Wildland firefighters have used fire shelters since the late 1960s. Amazingly, they have saved a majority of firefighters when deployed.
Respiratory Protection Gear
Wildfire smoke contains carbon monoxide, a colorless, odorless, and toxic gas. This gas can cause:
- Decreased mental functioning
- Severe respiratory damage
To protect firefighters, crews may require self-contained breathing apparatuses (SCBA) in burn territories. These heavy-duty packs provide an air supply to each firefighter and are secured by shoulder straps and a waist belt.

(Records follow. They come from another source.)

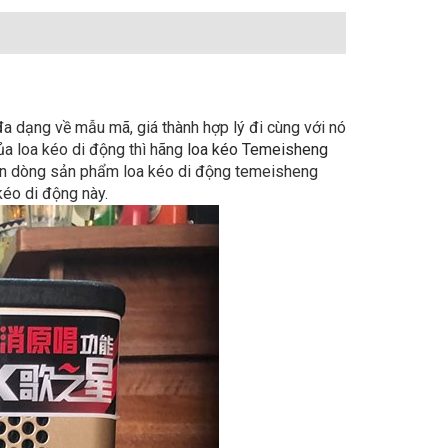
đa dạng về mẫu mã, giá thành hợp lý đi cùng với nó
ủa loa kéo di động thì hãng
loa kéo Temeisheng
 bạn dòng sản phẩm loa kéo di động temeisheng
kéo di động này.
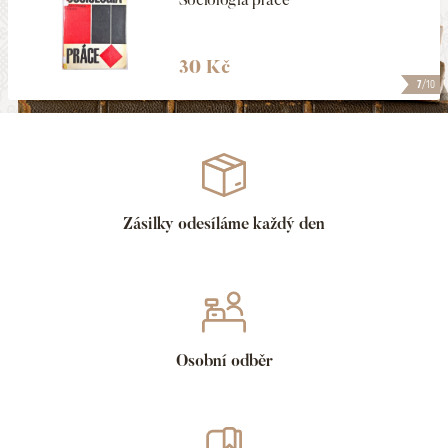
30 Kč
7
/10
Zásilky odesíláme každý den
Osobní odběr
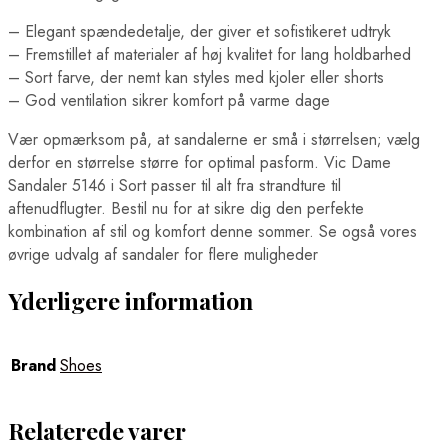
– Elegant spændedetalje, der giver et sofistikeret udtryk
– Fremstillet af materialer af høj kvalitet for lang holdbarhed
– Sort farve, der nemt kan styles med kjoler eller shorts
– God ventilation sikrer komfort på varme dage
Vær opmærksom på, at sandalerne er små i størrelsen; vælg
derfor en størrelse større for optimal pasform. Vic Dame
Sandaler 5146 i Sort passer til alt fra strandture til
aftenudflugter. Bestil nu for at sikre dig den perfekte
kombination af stil og komfort denne sommer. Se også vores
øvrige udvalg af sandaler for flere muligheder
Yderligere information
Brand
Shoes
Relaterede varer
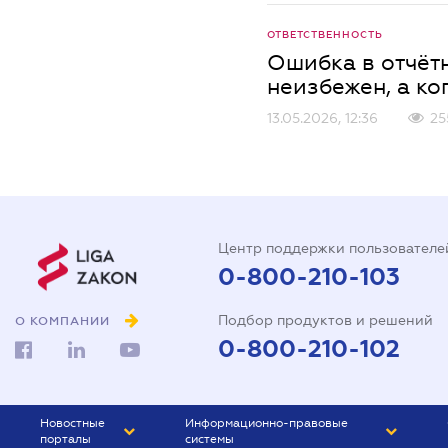
ОТВЕТСТВЕННОСТЬ
Ошибка в отчёт
неизбежен, а ко
13.05.2026, 12:36
25
Центр поддержки пользователе
0-800-210-103
Подбор продуктов и решений
О КОМПАНИИ
0-800-210-102
Новостные
Информационно-правовые
порталы
системы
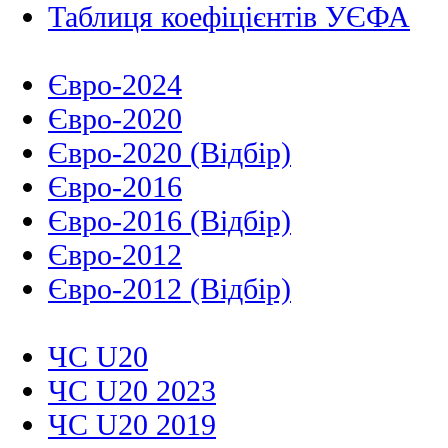
Таблиця коефіцієнтів УЄФА
Євро-2024
Євро-2020
Євро-2020 (Відбір)
Євро-2016
Євро-2016 (Відбір)
Євро-2012
Євро-2012 (Відбір)
ЧС U20
ЧС U20 2023
ЧС U20 2019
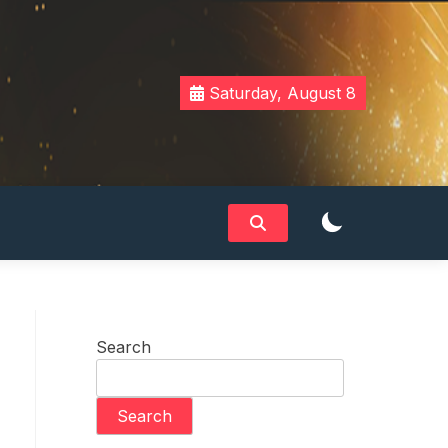
Saturday, August 8
Search
Search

A two-way radio may be the difference between life and death for both a volunteer and career firefighter. Portable radios are an essential tool for strategic communications with one’s team, especially when communicating potential hazards. A two-way radio can help a firefighter to:
- Stay connected in areas without reception
- Monitor changing conditions
- Communicate urgent updates
- Check in on weather conditions
- Locate crew members and camp
Radios are available in a variety of sizes and waterproof models. All two-way radios intended for wildland firefighting should be extremely durable, with batteries that can last beyond a single shift.
Remember– wildland firefighting is often a little bit of luck and a lot of intense strategy. Using the right two-way radio correctly may save lives and thousands of acres.
Communication between a firefighter and their team is an essential piece of wildland fire safety. A team should be able to depend on their tools and technology in the event of a fire emergency.